## What the task requires
Restate the records that follow word for word. Omit the images.

┌─ Data records

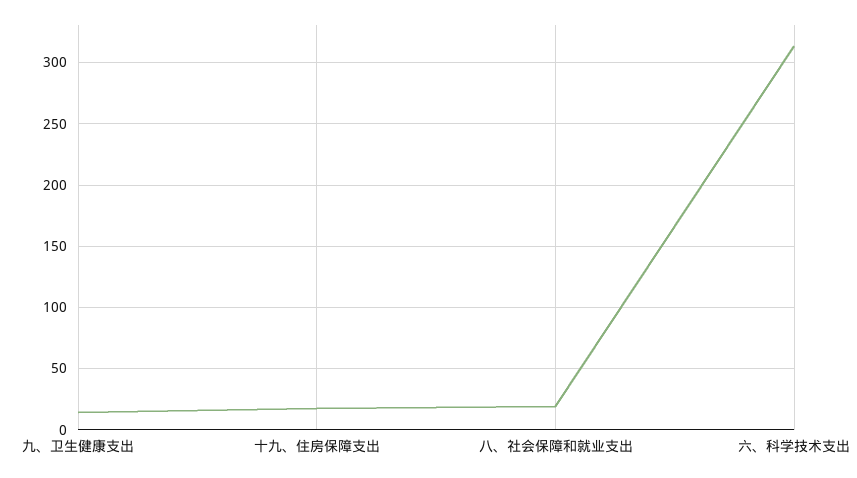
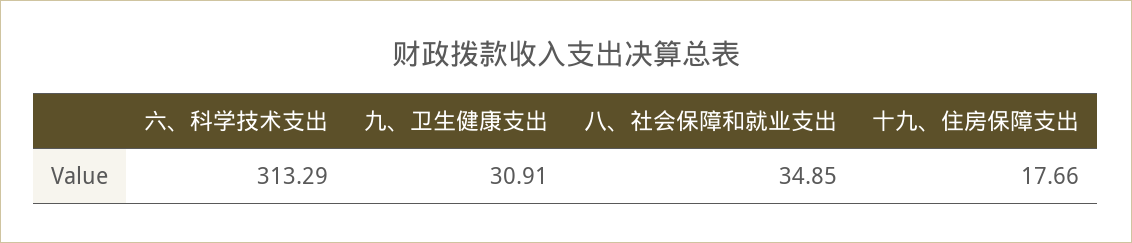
九、卫生健康支出: 15 -> 30.91
八、社会保障和就业支出: 20 -> 34.85

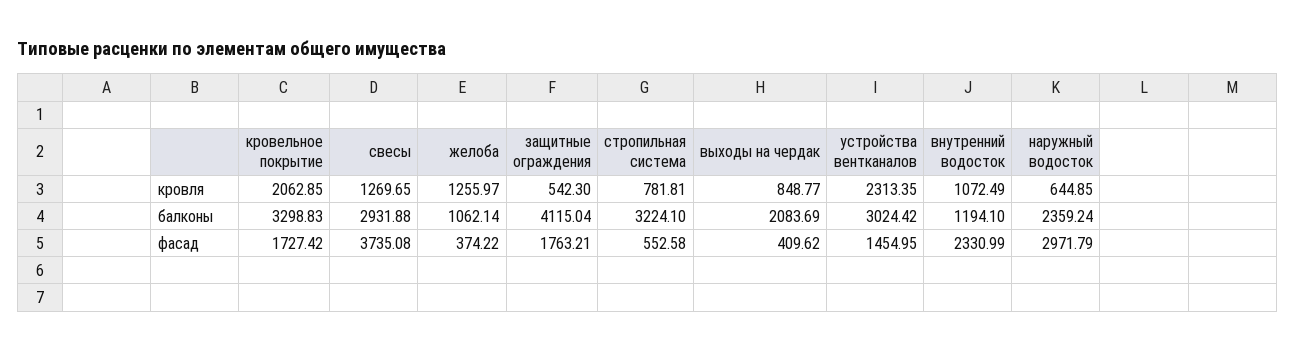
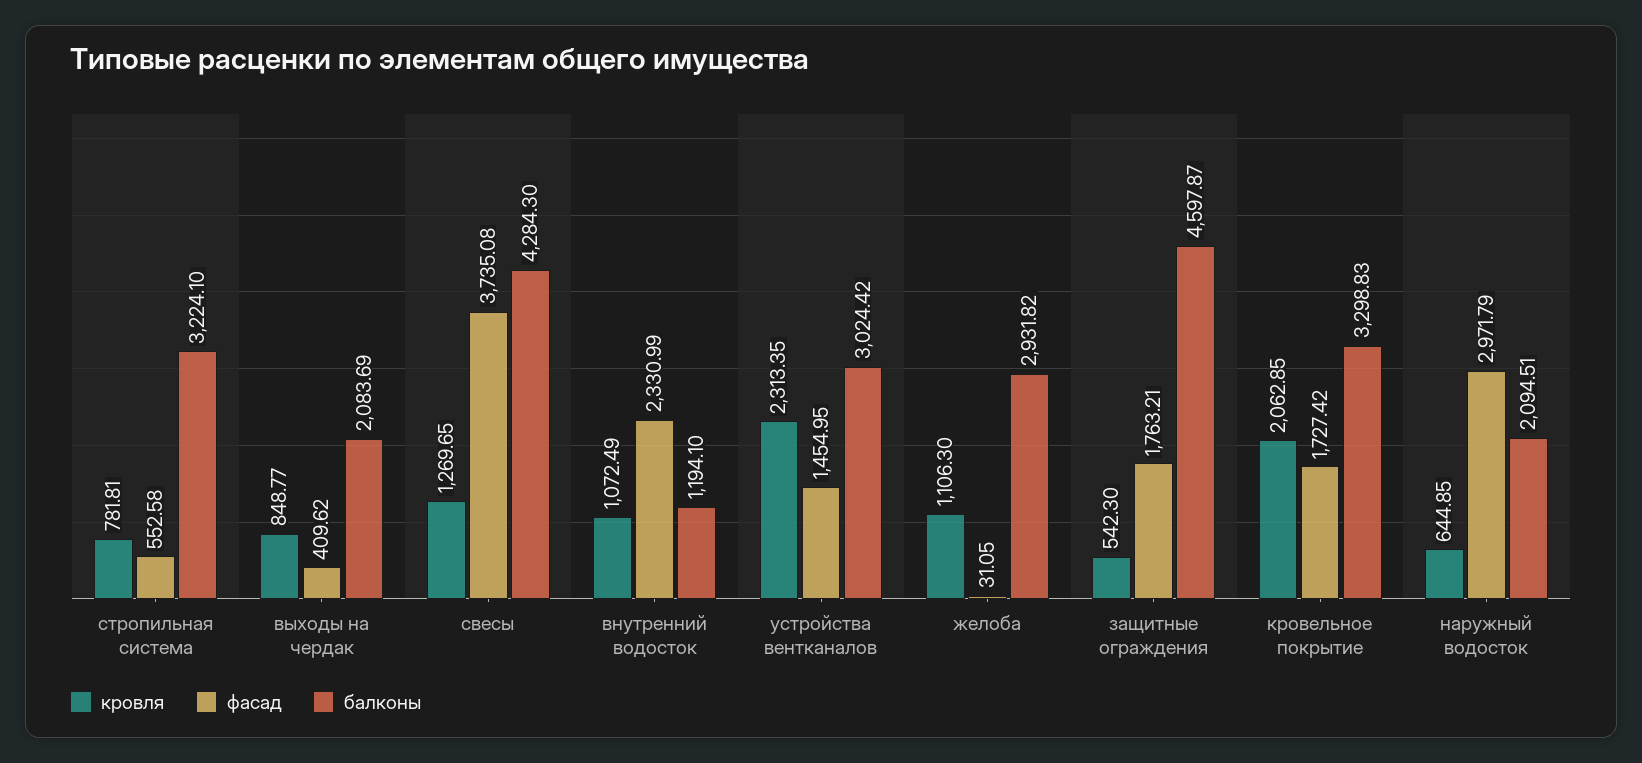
кровля, желоба: 1255.97 -> 1106.3
балконы, свесы: 2931.88 -> 4284.3
балконы, желоба: 1062.14 -> 2931.82
балконы, защитные ограждения: 4115.04 -> 4597.87
балконы, наружный водосток: 2359.24 -> 2094.51
фасад, желоба: 374.22 -> 31.05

└─

## Task result
九、卫生健康支出: 15 -> 30.91
八、社会保障和就业支出: 20 -> 34.85

кровля, желоба: 1255.97 -> 1106.3
балконы, свесы: 2931.88 -> 4284.3
балконы, желоба: 1062.14 -> 2931.82
балконы, защитные ограждения: 4115.04 -> 4597.87
балконы, наружный водосток: 2359.24 -> 2094.51
фасад, желоба: 374.22 -> 31.05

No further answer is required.